Grand Gulf Energy joins oil majors in offshore Namibia push with Walvis Basin deal

Small Caps
14 Apr

Grand Gulf Energy (ASX: GGE) has moved to join the likes of Shell, Chevron and TotalEnergies in exploring the “hot” offshore Namibia play by entering into an agreement to acquire a controlling interest in a large block in the Walvis Basin.

The company has entered into a binding option agreement to acquire 100% of Wrangel Pty Ltd, which has lodged an application for a 70% working interest in the Block 2312 exploration permit.

That application is in partnership with Namibian-based oil and gas company TSE Oil and Gas (20%) and the state-owned National Petroleum Corporation of Namibia (10%).

Seismic 2D and 3D data

Block 2312 is south of the Chevron-operated PEL 82 and covers approximately 16,800 square kilometres in water depths ranging between 1,400m and 2,000m.

AIM-listed Chariot – the previous operator of the block – completed a 3D seismic survey covering approximately 2,600 sq km in 2016, targeting leads identified from approximately 1,700km of 2D seismic data acquired in 2015.

The company processed this modern dataset alongside 3,500 sq km of legacy 3D seismic data, with the 6,100 sq km used by Chariot to map multiple dip-closed structural prospects.

Good neighbourhood

The previous operator identified two well-developed source rocks (rich in organic carbon within the oil-generating window) and several thin-bedded sandy reservoirs saturated with oil when it drilled Wingat-1 in 2013.

The company reported a mean prospective resource of 1.1 billion barrels of oil at the site.

A number of global oil and gas super-majors have recently joined the rush to offshore Namibia following a string of discoveries.

The overall success rate in the Orange Basin since 2022 is greater than 80%, with more than 11 billion barrels of oil found to date.

Capital raising success

To help with its Namibian plans, Grand Gulf has received firm commitments to raise $700,000 through a placement to professional and sophisticated investors, which the company intends to use primarily to fund further evaluation of Block 2312.

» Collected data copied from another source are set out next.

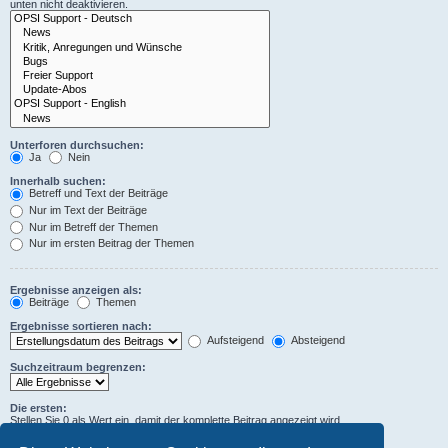
unten nicht deaktivieren.
Unterforen durchsuchen:
Ja
Nein
Innerhalb suchen:
Betreff und Text der Beiträge
Nur im Text der Beiträge
Nur im Betreff der Themen
Nur im ersten Beitrag der Themen
Ergebnisse anzeigen als:
Beiträge
Themen
Ergebnisse sortieren nach:
Aufsteigend
Absteigend
Suchzeitraum begrenzen:
Die ersten:
Stellen Sie 0 als Wert ein, damit der komplette Beitrag angezeigt wird.
Zeichen der Beiträge anzeigen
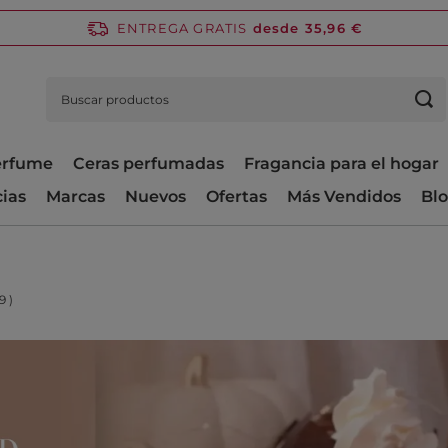
ENTREGA GRATIS
desde 35,96 €
perfume
Ceras perfumadas
Fragancia para el hogar
cias
Marcas
Nuevos
Ofertas
Más Vendidos
Bl
9
)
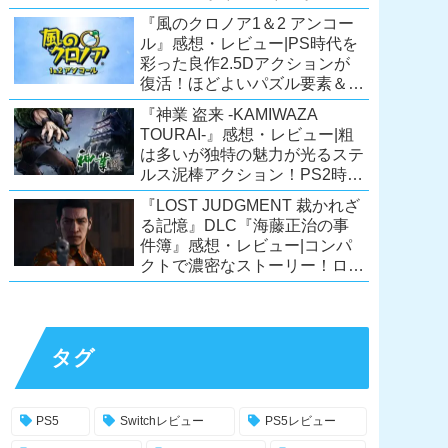
ーリーが面白すぎるノベルゲ
『風のクロノア1＆2 アンコー
ー！【PC/Steam/Switch/PS4】
ル』感想・レビュー|PS時代を
彩った良作2.5Dアクションが
復活！ほどよいパズル要素＆切
ない余韻のストーリーも魅力！
『神業 盗来 -KAMIWAZA
【Switch/PS5/PS4/Xbox
TOURAI-』感想・レビュー|粗
X|S/Xone/PC】
は多いが独特の魅力が光るステ
ルス泥棒アクション！PS2時代
の異色のタイトル、令和に復
『LOST JUDGMENT 裁かれざ
活！【Switch/PS4/Steam】
る記憶』DLC『海藤正治の事
件簿』感想・レビュー|コンパ
クトで濃密なストーリー！ロス
トジャッジメント本編と合わせ
ておすすめの満足度の高い
DLC！
【PS5/PS4/XSX|S/Xone/PC】
タグ
PS5
Switchレビュー
PS5レビュー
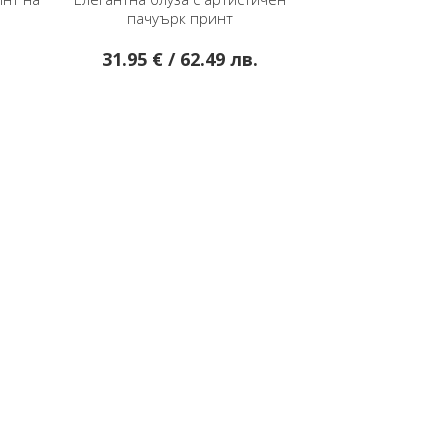
к принт
принт и флорални мотиви
 62.49 лв.
31.95 € / 62.49 лв.
22.50 € / 44.01 лв.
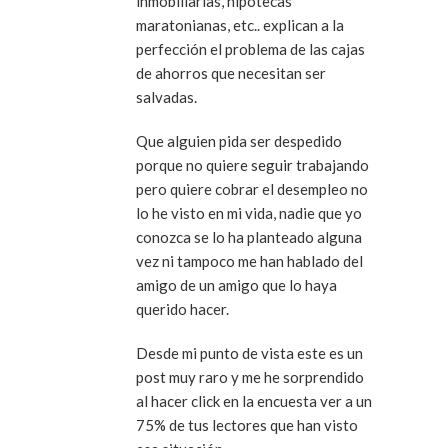
inmobiliarias, hipotecas
maratonianas, etc.. explican a la
perfección el problema de las cajas
de ahorros que necesitan ser
salvadas.
Que alguien pida ser despedido
porque no quiere seguir trabajando
pero quiere cobrar el desempleo no
lo he visto en mi vida, nadie que yo
conozca se lo ha planteado alguna
vez ni tampoco me han hablado del
amigo de un amigo que lo haya
querido hacer.
Desde mi punto de vista este es un
post muy raro y me he sorprendido
al hacer click en la encuesta ver a un
75% de tus lectores que han visto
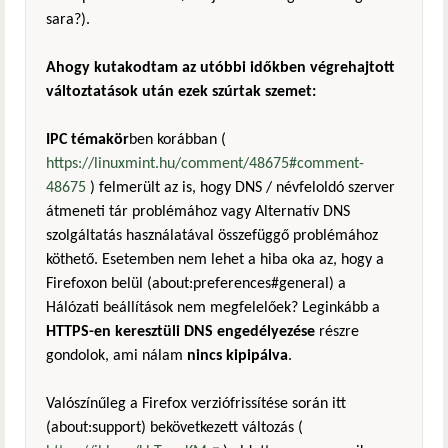
sara?).
Ahogy kutakodtam az utóbbi időkben végrehajtott
változtatások után ezek szúrtak szemet:
IPC témakör
ben korábban (
https://linuxmint.hu/comment/48675#comment-
48675
) felmerült az is, hogy DNS / névfeloldó szerver
átmeneti tár problémához vagy Alternatív DNS
szolgáltatás használatával összefüggő problémához
köthető. Esetemben nem lehet a hiba oka az, hogy a
Firefoxon belül (about:preferences#general) a
Hálózati beállítások nem megfelelőek? Leginkább a
HTTPS-en keresztüli DNS engedélyezése
részre
gondolok, ami nálam
nincs kipipálva
.
Valószínűleg a Firefox verziófrissítése során itt
(about:support) bekövetkezett változás (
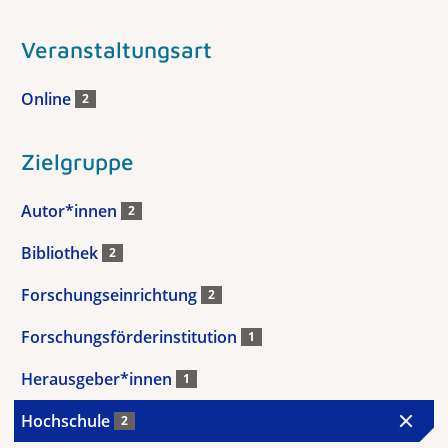
Veranstaltungsart
Online
2
Zielgruppe
Autor*innen
2
Bibliothek
2
Forschungseinrichtung
2
Forschungsförderinstitution
1
Herausgeber*innen
1
Hochschule
2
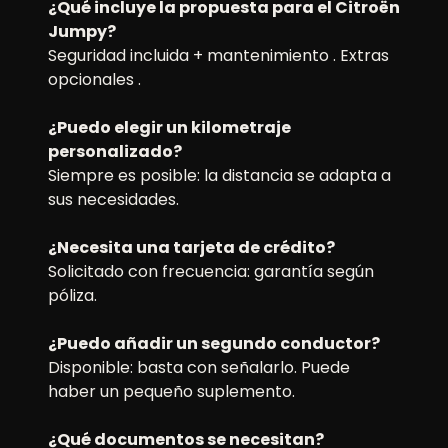
¿Qué incluye la propuesta para el Citroën
Jumpy?
Seguridad incluida + mantenimiento . Extras
opcionales .
¿Puedo elegir un kilometraje
personalizado?
Siempre es posible: la distancia se adapta a
sus necesidades.
¿Necesita una tarjeta de crédito?
Solicitado con frecuencia: garantía según
póliza.
¿Puedo añadir un segundo conductor?
Disponible: basta con señalarlo. Puede
haber un pequeño suplemento.
¿Qué documentos se necesitan?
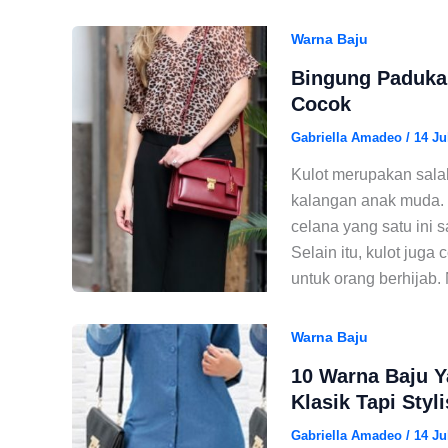
Warna Baju
Bingung Padukan
Cocok
Gabriella Amadeo
/
14 Ju
Kulot merupakan salah 
kalangan anak muda. 
celana yang satu ini
Selain itu, kulot juga
untuk orang berhijab
Warna Baju
10 Warna Baju Y
Klasik Tapi Styli
Gabriella Amadeo
/
14 Ju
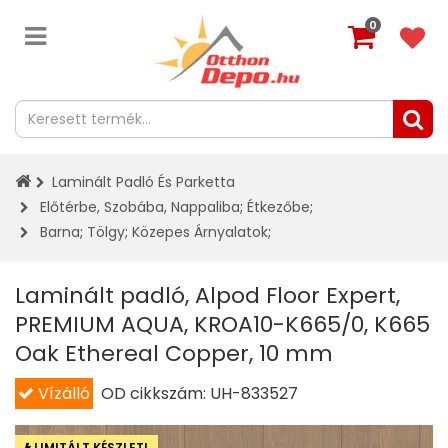
0
Laminált Padló És Parketta
Előtérbe, Szobába, Nappaliba
;
Étkezőbe
;
Barna
;
Tölgy
;
Közepes Árnyalatok
;
Laminált padló, Alpod Floor Expert,
PREMIUM AQUA, KROA10-K665/0, K665
Oak Ethereal Copper, 10 mm
Vízálló
OD cikkszám:
UH-833527
LIMITÁLT KÉSZLET!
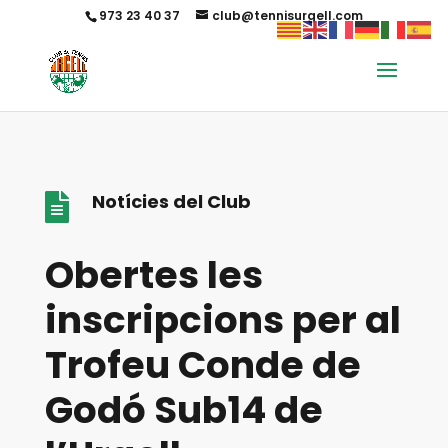
973 23 40 37
club@tennisurgell.com
Notícies del Club

Obertes les
inscripcions per al
Trofeu Conde de
Godó Sub14 de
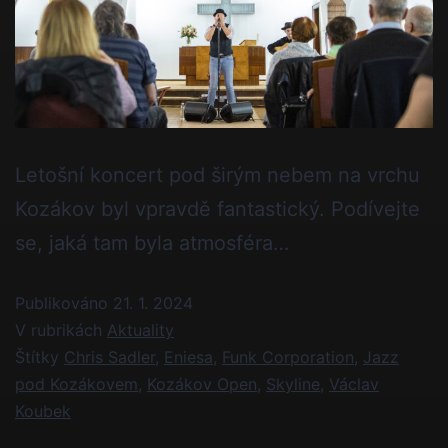
Letošní koncert pod širým nebem na vrchu
Kozákov byl vpravdě fantastický. Podívejte
se, jaká tam byla atmosféra…
Publikováno
21. 1. 2024
V rubrikách
Aktuality
Štítky
Chris Sadler
,
Eniesa
,
Funk Corporation
,
Jazz
pod Kozákovem
,
Kozákov Open
,
Skyline
,
Václav
Koubek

Grand Gulf has appointed Havoc Services as its corporate and technical advisor to assist in the assessment of the Block 2312 opportunity and to support the company in the identification and evaluation of additional frontier basin opportunities around the world.

Havoc subsidiary Harmattan Energy previously operated PEL 90 in Namibia, selling it to Chevron in 2022.